Because I don't actually have anything halfway-constructive or even interesting to say, I'm linking up with the Book Chewers again, because (thankfully) they do. I had so much freaking time in yestermoon, that strange time of July; so much time, in fact, that I had absolutely nothing to do but be bored, and lament about how there wasn't a wedding or reunion of some sort to attend. August, however, is an entirely different story. August means packing dishes in boxes that used to hold cheap Merlot (as I previously mentioned). August means shopping for woolens and notebooks. August means preparing for the next ten months of grueling study (have I told you that I'm not really looking forward to it? Oh, yes, I have.). So, here we go.

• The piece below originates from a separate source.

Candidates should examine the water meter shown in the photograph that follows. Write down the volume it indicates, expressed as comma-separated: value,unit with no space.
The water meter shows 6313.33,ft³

Sending you all virtual banana bread.
Books that made me laugh: A Year in Provence and Toujours Provence by Peter Mayle. Should you ever want to read endless accounts of French desserts, hidden cafes and magical truck-stops, complete with sardonic feelings for the English and the American, drunken wasps, and frog choirs...
Books that disturbed me/angered me: The Picture of Dorian Gray by Oscar Wilde. Oh, no, stop the madness.
Books that terrified me within an inch of my life: And Then There Were None by Agatha Christie. More chilling than Benedict Cumberbatch's Star Trek smile.
|No, not that one.|
Books that made me feel nostalgic: All Creatures Great and Small by James Herriot. Enough said. And A Lantern in Her Hand, by Bess Streeter Aldrich (it's kind of one of my favourite books, and I've read it seven times, so I guess that it should make me feel nostalgic).
Books that were a tad disappointing: Mockingjay by Suzanne Collins. It fell under the I-just-summed-up-every-dystopian-trilogy-in-less-than-two-minutes category.
Books that made me feel terrible: A Night to Remember by Walter Lord. A step-by-step, minute-by-minute account of the Titanic's sinking, told from varying perspectives and including a full passenger list in the back (I did check for Rose DeWitt Bukater and Jack Dawson... *sheepish grin*). And The Book Thief by Markus Zusak (it's narrated by Death, and for future references, everybody dies).